◆ Task requirements
Recast the lines below as a JSON list of strings, one string per line, with blank lines omitted and the pictures left out.

◆ Supplied material
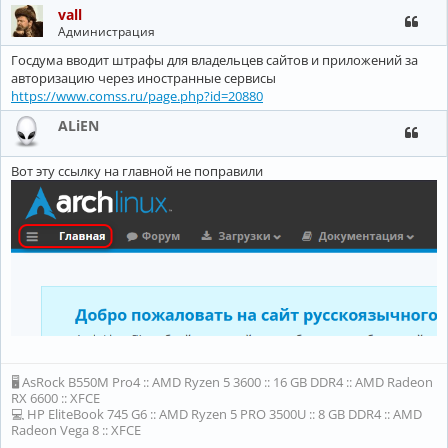
vall
Администрация
Госдума вводит штрафы для владельцев сайтов и приложений за
авторизацию через иностранные сервисы
https://www.comss.ru/page.php?id=20880
ALiEN
Вот эту ссылку на главной не поправили
🖥 AsRock B550M Pro4 :: AMD Ryzen 5 3600 :: 16 GB DDR4 :: AMD Radeon
RX 6600 :: XFCE
💻 HP EliteBook 745 G6 :: AMD Ryzen 5 PRO 3500U :: 8 GB DDR4 :: AMD
Radeon Vega 8 :: XFCE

◆ Reply
[
  "vall",
  "Администрация",
  "Госдума вводит штрафы для владельцев сайтов и приложений за",
  "авторизацию через иностранные сервисы",
  "https://www.comss.ru/page.php?id=20880",
  "ALiEN",
  "Вот эту ссылку на главной не поправили",
  "🖥 AsRock B550M Pro4 :: AMD Ryzen 5 3600 :: 16 GB DDR4 :: AMD Radeon",
  "RX 6600 :: XFCE",
  "💻 HP EliteBook 745 G6 :: AMD Ryzen 5 PRO 3500U :: 8 GB DDR4 :: AMD",
  "Radeon Vega 8 :: XFCE"
]